EXERCISE INSTRUCTIONS =
May I have, exactly as written, the line containing "For every layout" and every line after it through the end of the listing below, and nothing else?

MATERIAL SHOWN =
________________________
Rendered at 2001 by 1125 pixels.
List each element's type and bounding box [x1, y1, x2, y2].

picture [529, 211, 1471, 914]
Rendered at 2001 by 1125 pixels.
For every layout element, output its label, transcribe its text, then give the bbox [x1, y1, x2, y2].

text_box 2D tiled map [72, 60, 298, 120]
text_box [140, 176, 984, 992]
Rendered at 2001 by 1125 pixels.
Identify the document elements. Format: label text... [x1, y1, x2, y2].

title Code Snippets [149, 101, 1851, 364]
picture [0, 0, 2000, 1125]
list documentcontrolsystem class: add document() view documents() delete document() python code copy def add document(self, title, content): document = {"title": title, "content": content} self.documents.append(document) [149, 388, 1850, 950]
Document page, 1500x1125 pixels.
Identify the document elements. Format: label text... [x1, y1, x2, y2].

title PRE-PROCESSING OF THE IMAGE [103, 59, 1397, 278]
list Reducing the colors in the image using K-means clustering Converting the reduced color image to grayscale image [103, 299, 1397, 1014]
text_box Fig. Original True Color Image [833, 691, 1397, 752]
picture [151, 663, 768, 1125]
________________________
SOLUTION FOR THIS PROBLEM =
For every layout element, output its label, transcribe its text, then give the bbox [x1, y1, x2, y2].

text_box 2D tiled map [72, 60, 298, 120]
text_box [140, 176, 984, 992]
Rendered at 2001 by 1125 pixels.
Identify the document elements. Format: label text... [x1, y1, x2, y2].

title Code Snippets [149, 101, 1851, 364]
picture [0, 0, 2000, 1125]
list documentcontrolsystem class: add document() view documents() delete document() python code copy def add document(self, title, content): document = {"title": title, "content": content} self.documents.append(document) [149, 388, 1850, 950]
Document page, 1500x1125 pixels.
Identify the document elements. Format: label text... [x1, y1, x2, y2].

title PRE-PROCESSING OF THE IMAGE [103, 59, 1397, 278]
list Reducing the colors in the image using K-means clustering Converting the reduced color image to grayscale image [103, 299, 1397, 1014]
text_box Fig. Original True Color Image [833, 691, 1397, 752]
picture [151, 663, 768, 1125]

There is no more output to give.